In some instances, an RP’s function does not require the full value of an attribute. For example, an RP may need to know whether the subscriber is over 13 years old but not the full date of birth. To minimize the collection of potentially sensitive personal information, the RP may request a derived attribute value (e.g., Question: Is the subscriber over 13 years old? Response: Y/N or Pass/Fail). This minimizes the RP’s collection of potentially sensitive and unnecessary personal information. Accordingly, Sec. 3.11.2 recommends the RP to request derived attribute values rather than full attribute values, where feasible. To support this RP requirement, IdPs ought to support a derived attribute value, where feasible.
To minimize the personal information collected and protect privacy, IdPs ought to give users with pseudonymous options for providing data to RPs, where possible. Likewise, RPs ought to request pseudonymous options for users when pseudonymity is possible for the RP’s policy. Both IdPs and RPs need to seek to minimize unnecessary data transmission.
Section 3.10 identifies agency requirements to consult their SAOP to determine privacy compliance requirements. It is critical to involve the agency’s SAOP in the earliest stages of digital authentication system development to assess and mitigate privacy risks and advise the agency on compliance obligations, such as whether the federation triggers the Privacy Act of 1974 [PrivacyAct] or the E-Government Act of 2002 [E-Gov] requirement to conduct a PIA. For example, if the agency is serving as an IdP in a federation, Privacy Act requirements will likely be triggered and require coverage by either a new or existing Privacy Act SORN since credentials would be maintained at the IdP on behalf of any RP with which it federates. However, if the agency is an RP that uses a third-party IdP, digital authentication may not trigger the requirements of the Privacy Act, depending on what data passed from the RP is maintained by the agency at the RP. In such instances, the agency may have a broader programmatic SORN that covers such data.
The SAOP can similarly assist the agency in determining whether a PIA is required. These considerations should not be read as a requirement to develop a Privacy Act SORN or PIA for the use of a federated transaction alone. In many cases, it will make the most sense to draft a PIA and SORN that encompass the entire digital authentication process or include the digital authentication process as part of a larger programmatic PIA that discusses the program or benefit the agency is establishing online access.

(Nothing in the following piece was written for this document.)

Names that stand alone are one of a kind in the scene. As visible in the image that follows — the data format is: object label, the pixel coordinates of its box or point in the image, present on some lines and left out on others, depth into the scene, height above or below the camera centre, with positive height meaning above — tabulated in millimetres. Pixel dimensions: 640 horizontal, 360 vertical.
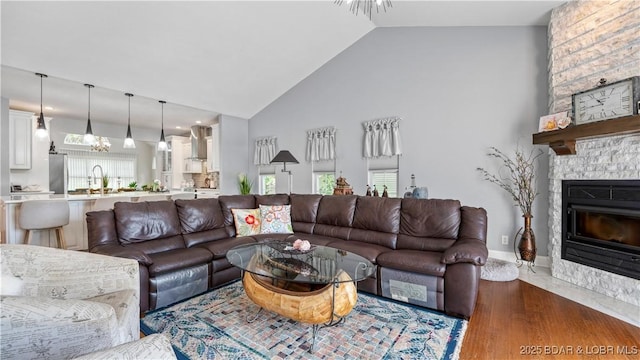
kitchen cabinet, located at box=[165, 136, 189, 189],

Due to the many components of digital authentication, it is important for the SAOP to be aware of and understand each individual component. For example, other privacy artifacts may be applicable to an agency that offers or uses federated IdP or RP services (e.g., Data Use Agreements, Computer Matching Agreements). The SAOP can assist the agency in determining what additional requirements apply. Moreover, a thorough understanding of the individual components of digital authentication will enable the SAOP to properly assess and mitigate privacy risks, either through compliance processes or by other means.
While some proxy structures — typically those that exist primarily to simplify integration — may not offer additional subscriber privacy protection, others offer varying levels of privacy to the subscriber through a range of blinding technologies. Privacy policies may dictate the appropriate use of subscriber attributes and authentication transaction data (e.g., identities of the ultimate IdP and RP) by the IdP, RP, and the federation proxy.
Blinding can also increase the effectiveness of these policies by making the data more difficult to obtain. A proxy-based system has three parties, and the proxy can be used to hide information from one or more of the parties, including itself. In a double-blind proxy, the IdP and RP do not know each other’s identities, and their relationship is only with the proxy. In a triple-blind proxy, the proxy does not have insight into the data being passed through it. As the level of blinding increases, the technical and operational implementation complexity may also increase. Since proxies need to map transactions to the appropriate parties on either side and manage the cryptographic keys for all parties in the transaction, fully triple-blind proxies are very difficult to implement in practice.
Even with the use of blinding technologies, a blinded party may still infer protected subscriber information through released attribute data or metadata (e.g., by analyzing timestamps, attribute bundle sizes, or attribute signer information). The IdP could consider additional privacy-enhancing approaches to reduce the risk of revealing identifying information about the entities participating in the federation.
Table 5 shows a spectrum of blinding implementations used in proxied federation. This table is intended to be illustrative and is neither comprehensive nor technology-specific.
Table 5. Proxy characteristics
| Proxy Type | RP knows IdP | IdP knows RP | Proxy can track between RP & IdP | Proxy can see attributes of Subscriber |
|---|---|---|---|---|
| Non-Blinding Proxy With Attributes | Yes | Yes | Yes | Yes |
| Non-Blinding Proxy | Yes | Yes | Yes | N/A |
| Double Blind Proxy With Attributes | No | No | Yes | Yes |
| Double Blind Proxy | No | No | Yes | N/A |
| Triple Blind Proxy With or Without Attributes | No | No | No | No |